Esteri
Sudan, la democrazia dorata in crisi. Usa e Russia ci mettono lo zampino
I retroscena sul Paese al centro del conflitto. "Le tensioni tra Russia e Usa potrebbero estremizzarlo". Parla l'esperto dell'area Marco Valentini
Se la storia di questa nazione assomiglia a tante altre tragiche eredità coloniali, dove i bianchi europei montavano gli stati con righello e squadra (vedasi il medio oriente dall’Iraq in poi), l’evoluzione socioeconomica è stata tutta una tensione centrifuga, sempre più lontana da un potere centrale organizzato. “A nord, i pastori e i contadini prima andava d’accordo.” Continua Valentini. “Poi le crescenti stagioni secche hanno ridotto il bioma disponibile per le mucche e i contadini, prima disponibili a condividere i raccolti rimasti sul terreno, sono divenuti più conservatori. Ne ha approfittato il governo centrale che, militarizzando i pastori, ha deciso di cacciarli. Da qui la nascita dei Janjaweed, milizie civili usate dal governo centrale come una scopa per fare pulizia etnica. I contadini di etnia Fur non sono mai andati a genio al governo centrale e le tensioni tra pastori e contadini è stata un’opportunità per valorizzare le tensioni in modo creativo” precisa l’esperto.

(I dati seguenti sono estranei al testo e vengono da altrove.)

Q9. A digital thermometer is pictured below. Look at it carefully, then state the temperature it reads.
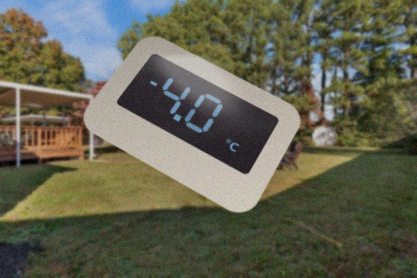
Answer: -4.0 °C
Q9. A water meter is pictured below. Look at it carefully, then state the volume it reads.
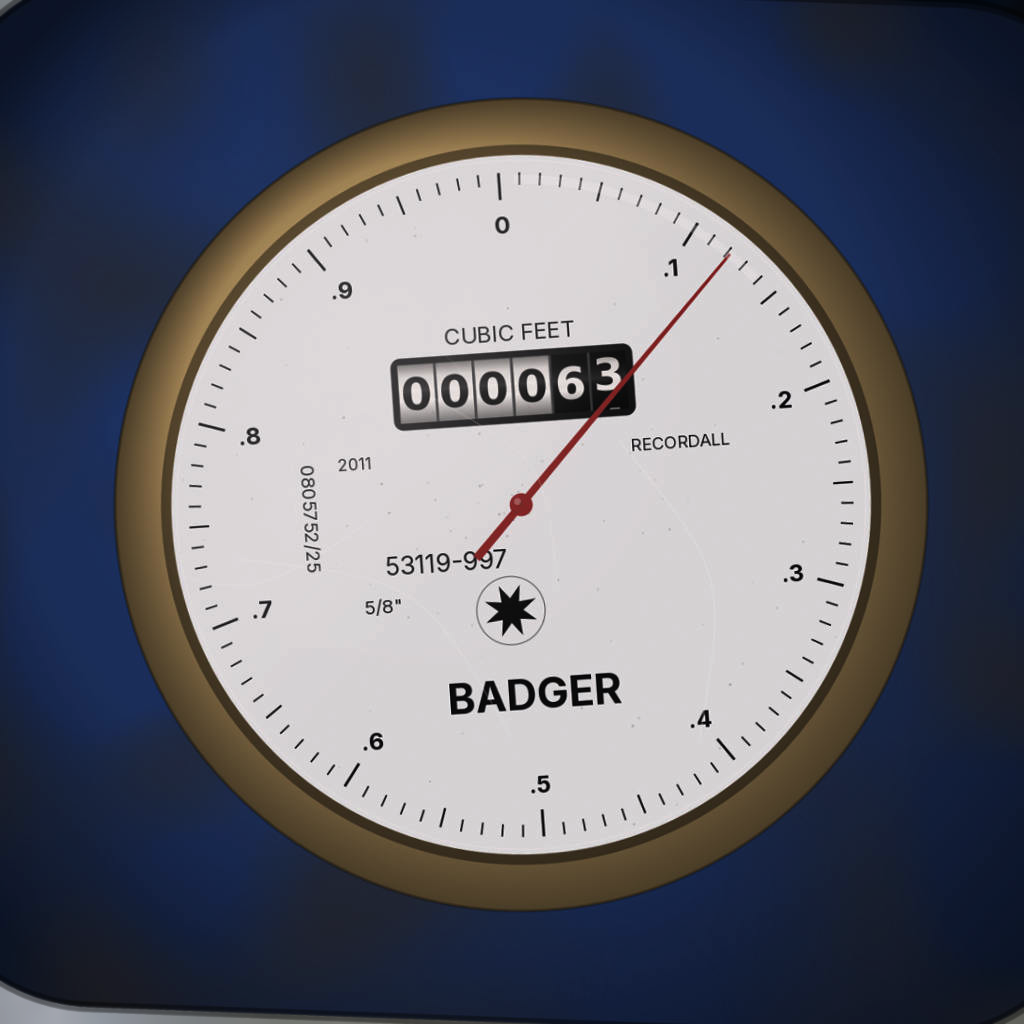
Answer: 63.12 ft³
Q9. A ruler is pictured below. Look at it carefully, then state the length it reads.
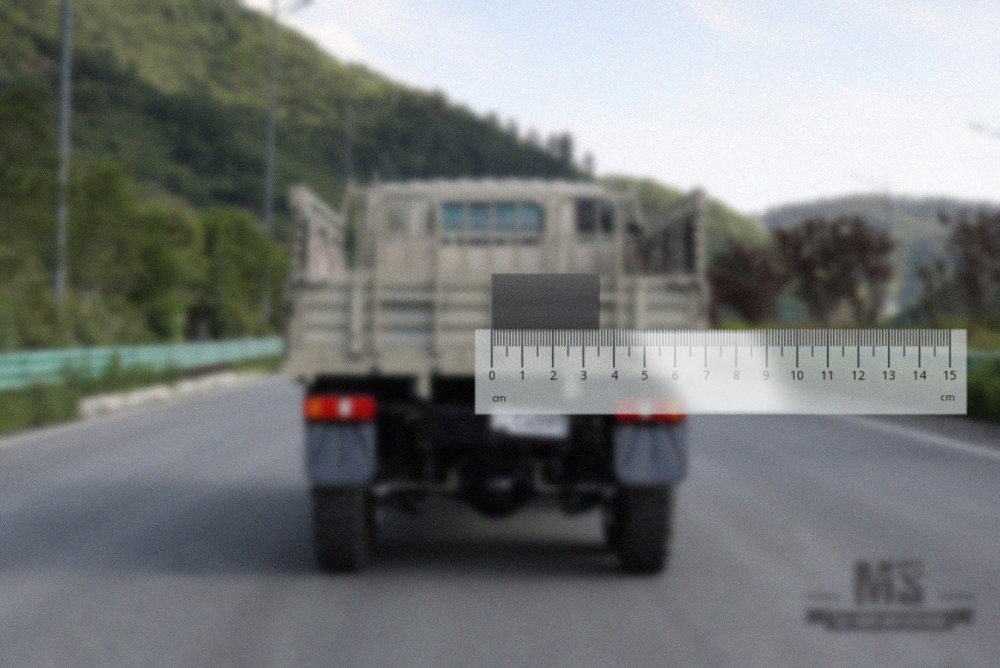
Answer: 3.5 cm
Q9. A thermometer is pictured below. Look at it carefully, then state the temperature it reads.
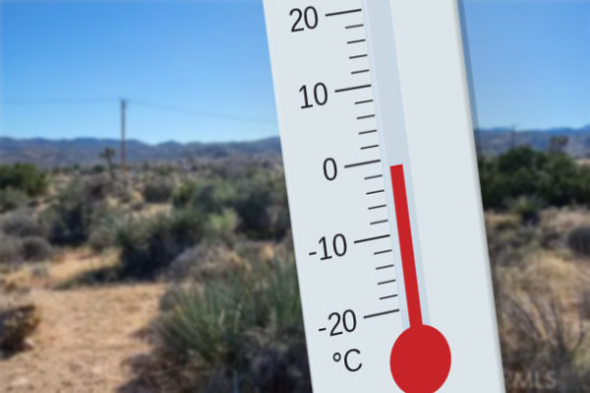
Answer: -1 °C
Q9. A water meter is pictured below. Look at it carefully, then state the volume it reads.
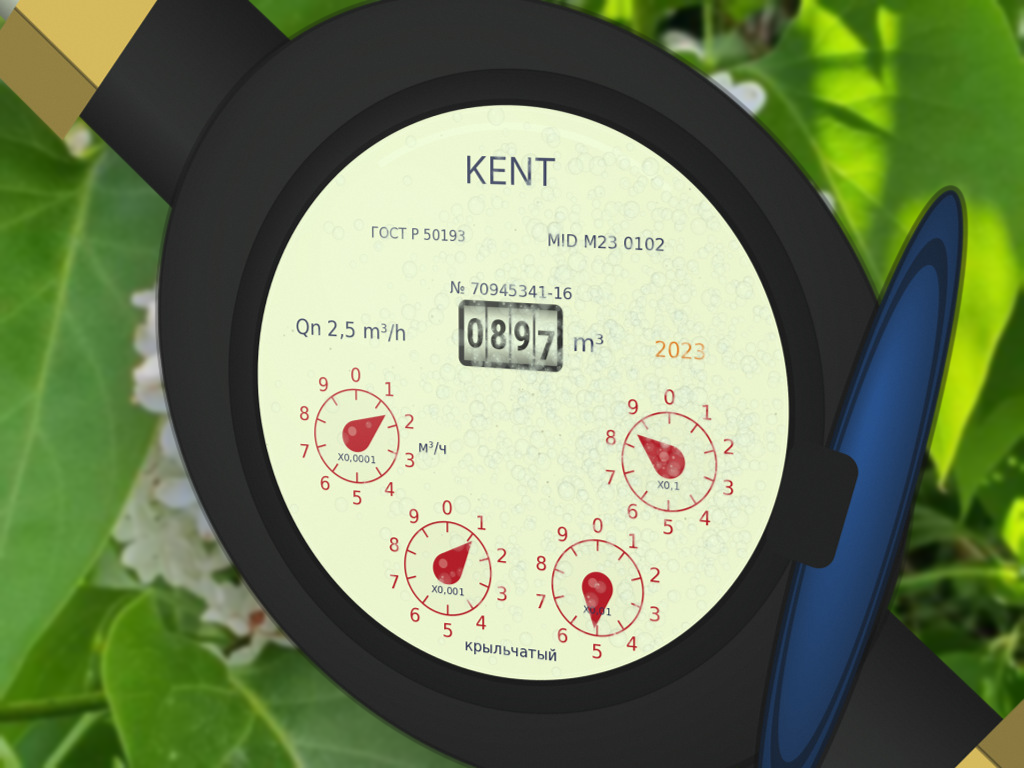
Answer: 896.8511 m³
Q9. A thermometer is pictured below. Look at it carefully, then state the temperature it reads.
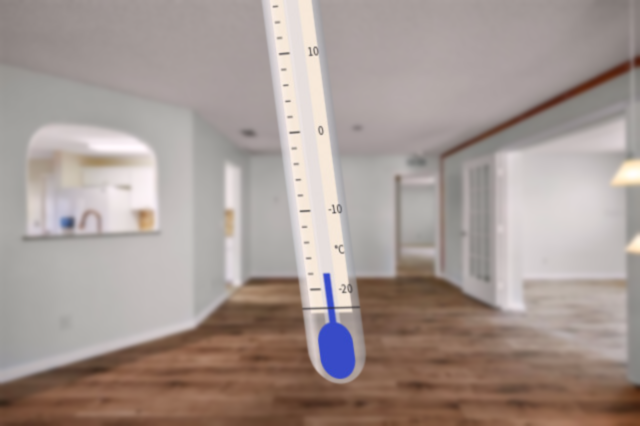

Cosa è successo poi? Valentini: “Finita la pulizia etnica, nel 2017-18 il governo si ritrovò migliaia di Janjaweed armati, formati dalle guerre civili al nord e in cerca di qualcosa da fare per campare. Per evitare disordini Al Bashir li integrò nel governo, rinominandoli “forza di supporto rapido (RSF in inglese)”. Poi arrivò la secessione - con regolare referendum - per il sud Sudan, cristiano e ricco di petrolio. Khartoum si ritrovò improvvisamente povero e cominciò a inventarsi nuove soluzioni per coprire il debito mostruoso accumulato. La concessione a destra manca dei diritti di prospezione ed estrazione minerale e petrolifera. Insomma, poco petrolio in quel che resta del Sudan ma vene d’oro importanti.
“Le miniere non sono in zone irrilevanti per agricoltura e pastorizia, ma nelle aree di influenza degli ex pastori, ex Janjaweed, ora RSF. Ogni concessione mediamente comprende 1000 kmq; inizialmente tutte le compagnie minerarie si sono interessate e hanno aperto impianti. In un secondo momento invece, la consapevolezza del quadro locale complesso ha spinto gli operatori internazionali (russi, canadesi, africani) a richiedere l’ausilio di mercenari. Prima si sono candidati quelli della Wagner poi gli altri eserciti mercenari africani (tutti afrikaneers bianchi, dal Sud Africa nda). In seguito anche l’esercito regolare e le RSF hanno offerto il loro servizio di sicurezza. Negli anni le unità mercenarie sono divenute partner delle compagnie estrattive e oggi sono un'unica soluzione che, a volte come gli RSF, tende a voler influenzare le decisioni del governo” conclude Valentini.